Knowledge Base

How to diagnose locking issues

Since Neo4j 3.4 it’s possible to better understand locking issues caused by concurrent query. This KB article will not detail the basics of locking in Neo4j. We assume a situation where you concurrently run lots of queries - might be the same parameterized query or different queries. The typical execution times of these are much higher than you expect - you basically think that Neo4j is "slow". In fact the source for this kind of observation might be that your queries try to grab locks on a common node, therefore they need to wait until the lock holder releases the lock. The queries waiting for the common lock are effectively serialized.

In a previous version of neo4j the query logging feature allowed for the adding of information related to how long that query was in waiting state, whether waiting on locks or waiting on IO. This can be switched on through neo4j.conf parameter of dbms.logs.query.time_logging_enabled=true. However this gives us only information on the total waiting time and no insight in which contended node or relationship might have caused it.

Commencing with Neo4j 3.4, and along with new stored procedure dbms.listTransactions() one can better understand the cause of the delay. To demonstrate the procedures with 2 cypher-shell connections run the following cypher

session1:    merge (n:Lock {id:1}) set n.age=20 with n call apoc.util.sleep(200000) return n;
session2:    Match (n:Lock {id:1}) set n.age=85 return n;

The first session will set the age property to 20 on the :Lock labelled node with id=1 and then sleep for 200 seconds (thus keeping the lock on said node).
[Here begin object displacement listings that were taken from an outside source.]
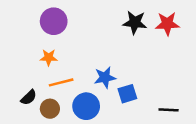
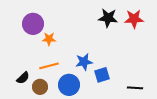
purple circle: (54, 21) -> (33, 24), moved
orange star: (49, 57) -> (49, 39), moved

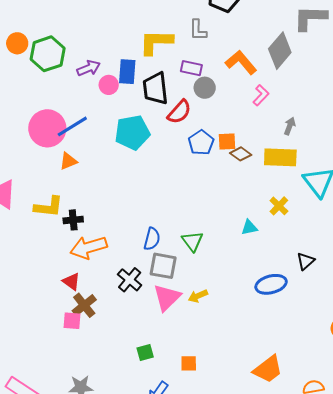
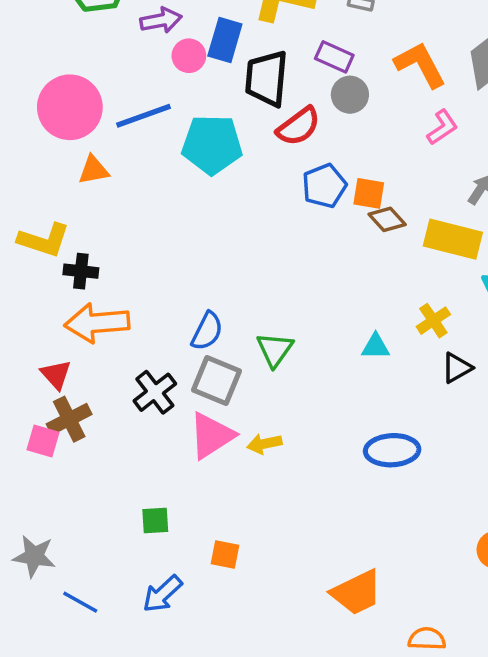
blue line: (72, 126) -> (144, 116), moved
black triangle: (306, 261) -> (457, 368), moved

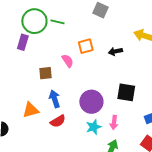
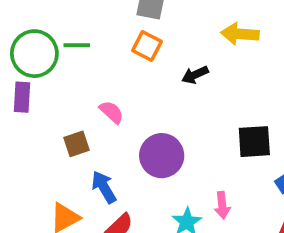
orange square: (86, 46) -> (147, 46), moved, turned -35
black square: (126, 92) -> (254, 142), moved
purple circle: (91, 102) -> (162, 156), moved

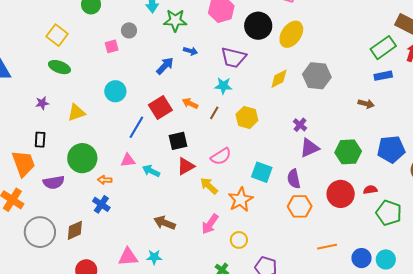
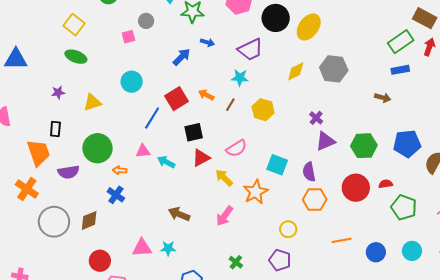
purple trapezoid: (233, 58) -> (250, 49), turned -40
yellow circle: (239, 240) -> (288, 229), moved
cyan circle: (386, 259) -> (412, 251), moved

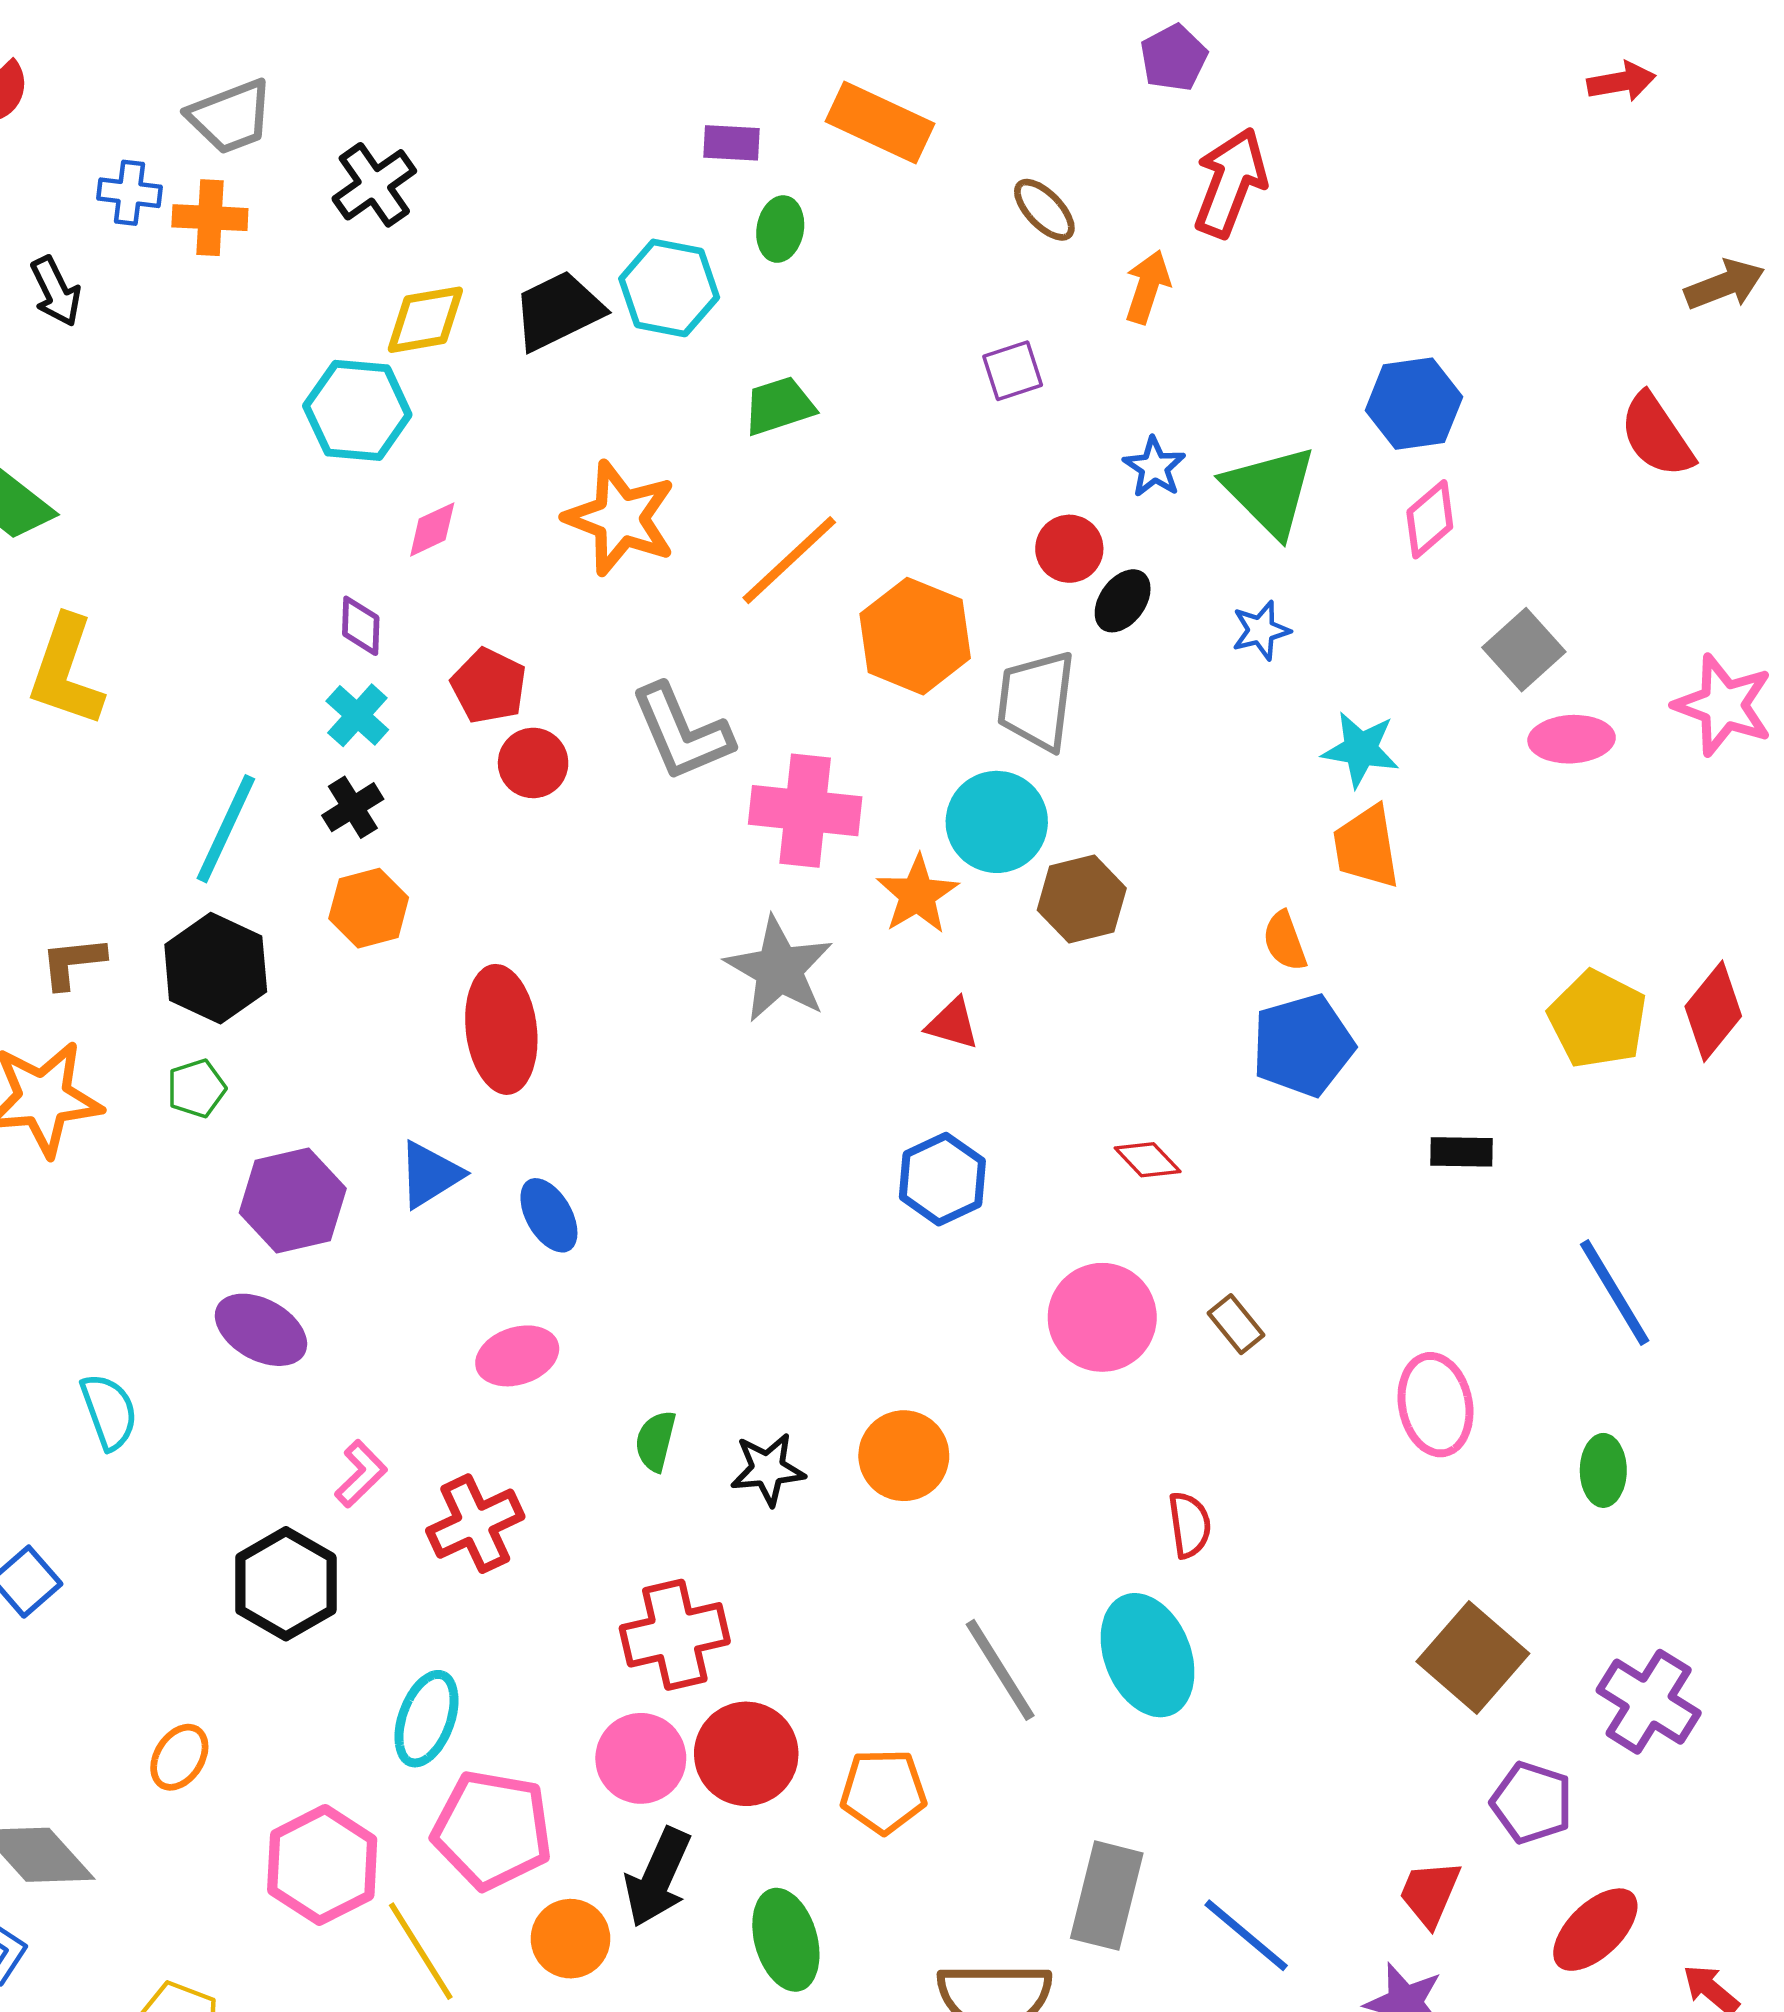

The 2nd session will attempt to update the same node and set its age property to 85 but will be blocked for these 200 seconds.

During these 200 seconds and via the Neo4j Browser, running call dbms.listTransactions() yield transactionId, startTime, currentQueryId, currentQuery, status will return output similar to

diagnose locking issues qbloQCO

To which from this output we can see that transaction-1381/query-1378 reports its status of Blocked by: [transaction-1380] and to which transaction-1380 is also listed in the output and both transactions describe the currentQuery.

Also, running call dbms.listActiveLocks('<currentQueryId>'); for example call dbms.listActiveLocks('query-1377'); will return output similar to

From the output above we see that query-1377 has a EXCLUSIVE NODE lock on a node with id(n)=8432.

diagnose locking issues ElrX7jH

With these 2 procedures you have powerful tooling at hand to understand what nodes/relationships might be a source for lock contention.